Dans une dernière tentative pour maintenir le système en vie, des négociations ont eu lieu dans la seconde moitié de 1971 qui ont conduit à l'accord Smithsonian, par lequel le Groupe des Dix nations a accepté de réévaluer leurs monnaies afin d'obtenir une dévaluation de 7, 9% du dollar. Mais malgré ces réévaluations, une nouvelle course au dollar s'est produite en 1973, créant des flux inflationnistes de capitaux des États-Unis vers le Groupe des Dix. Les chevilles ont été suspendues, permettant aux devises de flotter et mettant définitivement fin au système de taux fixes mais ajustables de Bretton Woods.
The Bottom Line
Loin d'être une période de coopération internationale et d'ordre mondial, les années de l'accord de Bretton Woods ont révélé les difficultés inhérentes à essayer de créer et de maintenir un ordre international qui visait à la fois un commerce libre et sans entraves tout en permettant aux nations de poursuivre des objectifs politiques autonomes.
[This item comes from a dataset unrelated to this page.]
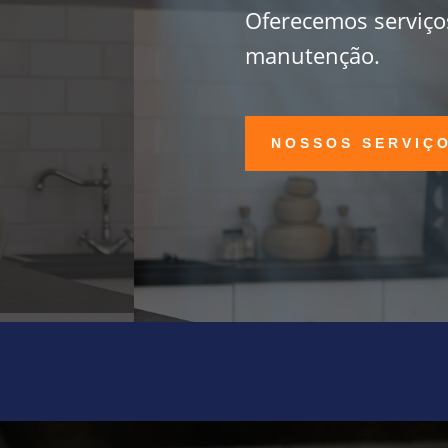
Oferecemos serviço
manutenção.
NOSSOS SERVIÇ
Faça uma cota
La discipline de l'étalon-or et des taux de change fixes s'est avérée trop lourde pour les économies à croissance rapide à différents niveaux de compétitivité. Avec la démonétisation de l'or et le passage aux monnaies flottantes, l'ère Bretton Woods devrait être considérée comme une étape de transition d'un ordre monétaire international plus disciplinaire vers un ordre beaucoup plus flexible.